Most of us who follow comics often sneer at the idea that DC sued Fawcett Comics over Captain Marvel. We see all the things that make Captain Marvel unique and special, and we see the ways in which the character differs fundamentally from Superman. But was Captain Marvel a “steal” from DC’s Superman? Of course it was. So was DC’s own Batman and Wonder Woman. So was Captain America.
George Lucas also sued the producers of the original Battlestar Galactica. Today, such a charge seems silly, because most of the things Lucas was objecting to have gradually become the accepted elements of science fiction filmmaking. And besides that, what was Star Wars but a “steal” of King Arthur, Flash Gordon, Tolkien, John Ford, Akira Kurosawa, and Leni Riefenstahl?
Do we dismiss William Faulkner for “stealing” stream of consciousness from James Joyce? What would Catcher in the Rye be without Huckleberry Finn? Is The West Wing a bad television show because Sorkin himself had already done much the same thing in The American President? Francis Ford Coppola’s The Conversation and Brian De Palma’s Blow Out are no less brilliant, simply because each borrows elements from Antonioni’s Blow-Up.
Pardon me if I sound like I’m ranting, but this is fundamental to me and it reaches far beyond just the career of Grant Morrison. When we build up originality as the pinnacle of artistic achievement, we turn all our artists into the equivalent of Oz, hiding his secrets behind the curtain for fear of being exposed as a fraud.
One of the nice things about a lot of comics creators is that they tend to be more open and transparent about their influences than some other writers. Diverse creators including Spiegelman, Miller, Moore, Gaiman and Morrison have all been refreshingly forthcoming about their influences. It would be a shame if they all felt like they had to hide behind the curtain.

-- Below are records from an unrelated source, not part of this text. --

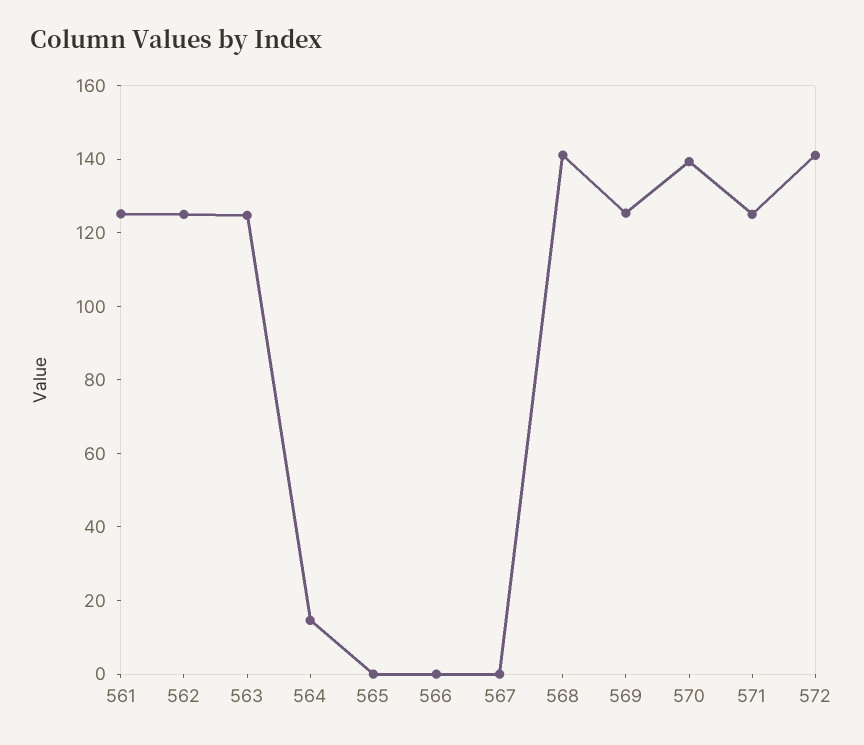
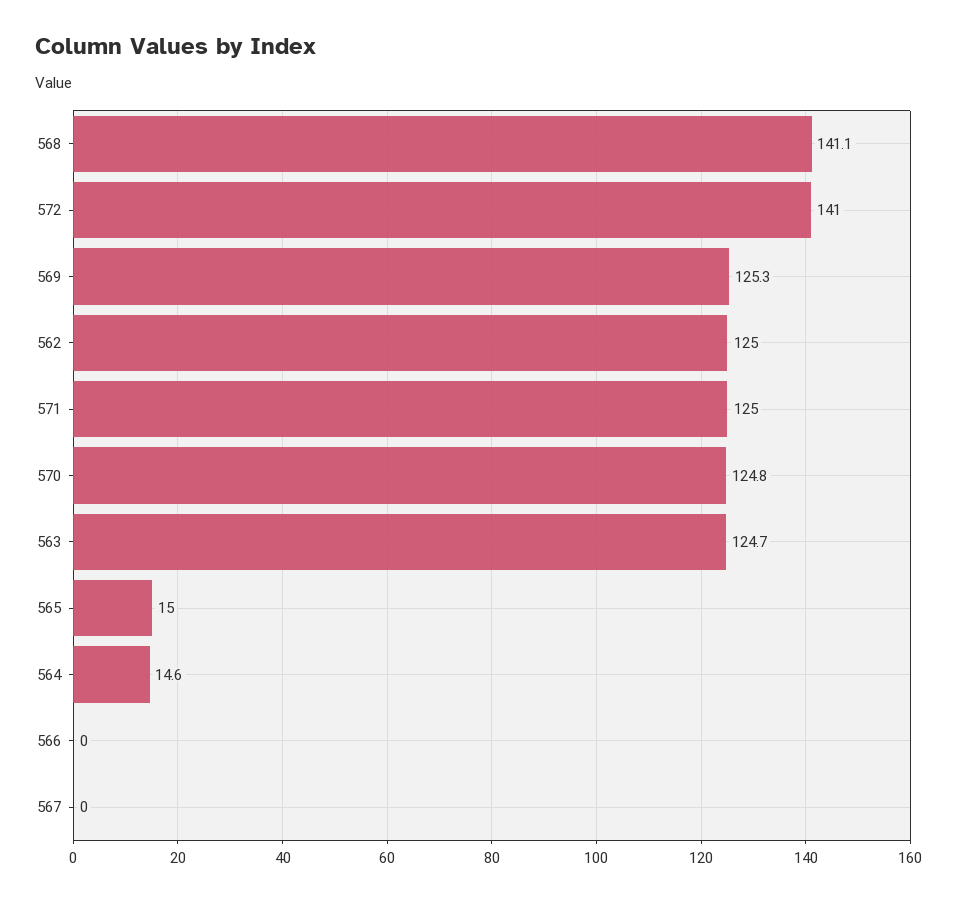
  {
-   "561": 125,
    "562": 125,
    "563": 124.7,
    "564": 14.6,
-   "565": 0,
+   "565": 15,
    "566": 0,
    "567": 0,
    "568": 141.1,
    "569": 125.3,
-   "570": 140,
+   "570": 124.8,
    "571": 125,
    "572": 141
  }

I’m with you on originality in art, and I’ve been careful to say I don’t consider Grant Morrison’s steals or borrowings to be plagiarism when I’ve written about his work. Zenith was quite consciously a blend of what Morrison liked best about Paradax and Marvelman, with the hero then run through the traditional superhero tropes, but it was entirely original. Animal Man’s ending was indebted to Lanark but dealing with a character in a shared universe makes it entirely different to Gray’s apologies to his own protagonist. And though Morrison takes the structure of Rogan Gosh for Flex Mentallo, he arguably makes much better use of it in examining his own and society’s relationship with comics and heroes. I think those un embarrassed uses of influence are one of the this that’s kept Morrison’s work fresh over a quarter of a century.
But there can be occasions where the influence overshadows what’s done with it. I liked Bible John, I think it’s a valuable piece of work and I’d like to see it reprinted. Once you’re aware of the work of Iain Sinclair, though, it’s impossible not to see it as Sinclair in comics. It’s extremely well executed and the switch of medium gives it strengths that Sinclair’s work can’t have, but it’s the same toolbox applied to a like subject. That knowledge unavoidably lessens the work, just as Tom Murphy says A Glass Of Water is reduced because it’s so evidently Talking Heads in comics. It doesn’t mean either are invalid or that Morrison needs to confess to plagiarism live on Oprah – both were produced at a time when comics present quickly receded into history and such experiments seemed absolutely allowable and worthwhile – but it’s more than just a case of noting influences.